I’ve mentioned journaling a few times on Instagram and here on the blog and have received some questions about how I journal. I know there are a lot of “journaling methods” out there and I wouldn’t say I follow any specific method, but just started writing and figured out the best way to organize it all for my brain and my creative work.
The first thing I learned is that writing everything in one notebook didn’t work. My ideas, to-dos, thoughts, plans, and notes were like a debris field scattered across too many notebooks that I had to sift through every time I wanted to reference something I wrote down. It would’ve been fine if my journaling was just about putting something on paper, but I journal so I can remember and revisit things. I collect quotes, fragmented ideas, and thoughts, notes on books I read, sermons I listen to, or even movies I watch. I read over them frequently, because what inspired me once will more than likely inspire me again. An unused idea from a month ago might help me get unstuck today.
My other hang-up with journals is I felt like they had to fit into a specific mold. I thought it had to be a “dear diary” sort of thing. Here’s what I did today, here are my deepest thoughts. When I would open the notebook to follow that line of thinking, that wasn’t what I wanted to write. So, I didn’t write at all or I made a few half-hearted attempts that quickly fizzled out.

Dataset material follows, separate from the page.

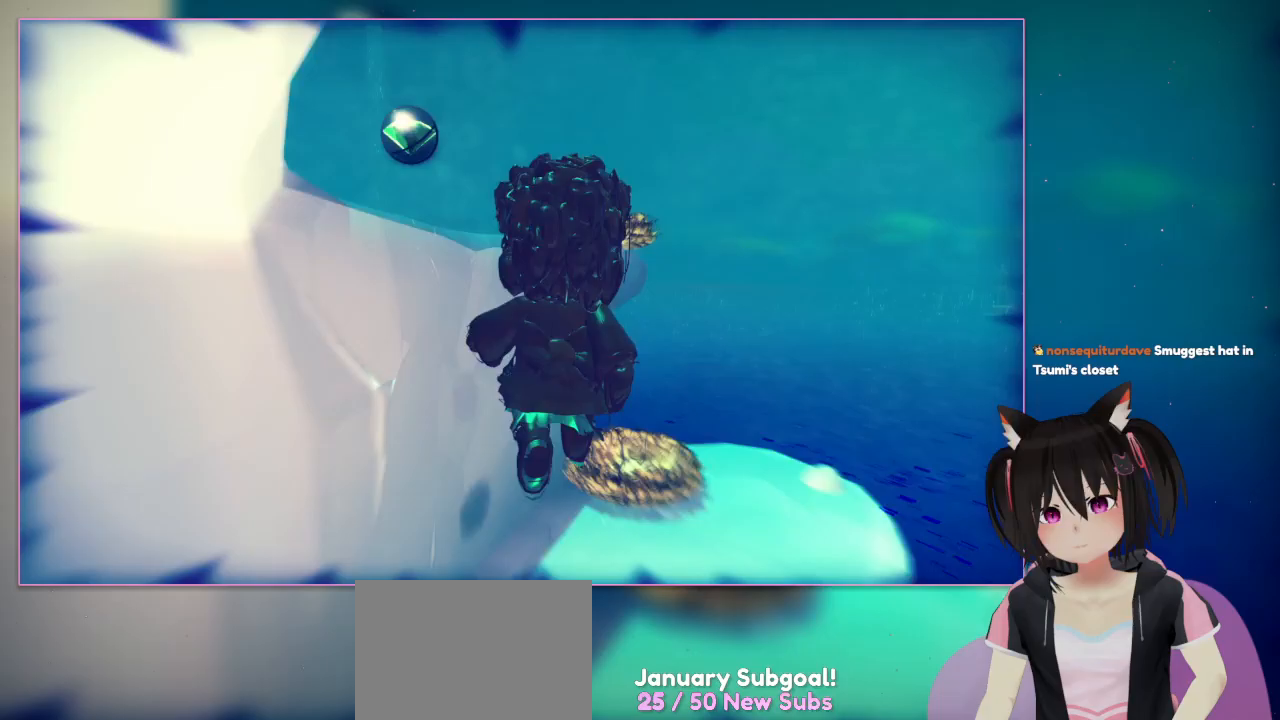
{"buttons": [], "left_stick": "up", "right_stick": "left", "events": [[133, "A", "down"], [133, "left_stick", "up"], [333, "A", "up"], [333, "right_stick", "left"]]}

Earlier this year, I stepped up my reading and studying on creativity, creative business, business, art, and design and I knew I wouldn’t be able to retain everything I was reading, especially as I bounced between 2-3 books at a time. I also discovered some notebooks that I’ve been writing in over the past few months and years and I realized they contained a lot of ideas that were forgotten, but still viable. It took cleaning out my office to unearth them, so it was clear I needed a system to keep them handy. These two lightbulb moments made me realize that I needed an intentional system.
Getting a notebook with inserts (THIS ONE) influenced my current journaling style more than anything. Because I can have three inserts in the same notebook, I can segment out my journaling and keep the most useful information organized.
So, I have three sections…
one | bulleted insert | notes, ideas, quotes, and formulated thoughts
This is the section I use most. For some reason, the bulleted paper makes me write neater, so this type of paper is perfect for this section. My notes are tidy, legible, and fairly organized. The dots make me feel free to doodle and draw arrows, dividing lines, and visual examples if they are needed. It doesn’t feel as structured or formal as lines.
In this section, I take notes on the books I’m reading and things I’m learning. When I watch a documentary that inspires me, I write a snippet about why it inspires me in this section. If I read a quote I love, I write it down. If I have an idea, I write it here. I jot down song lyrics and observations about myself, others, and the world around me. This is where I dream and scheme about the future.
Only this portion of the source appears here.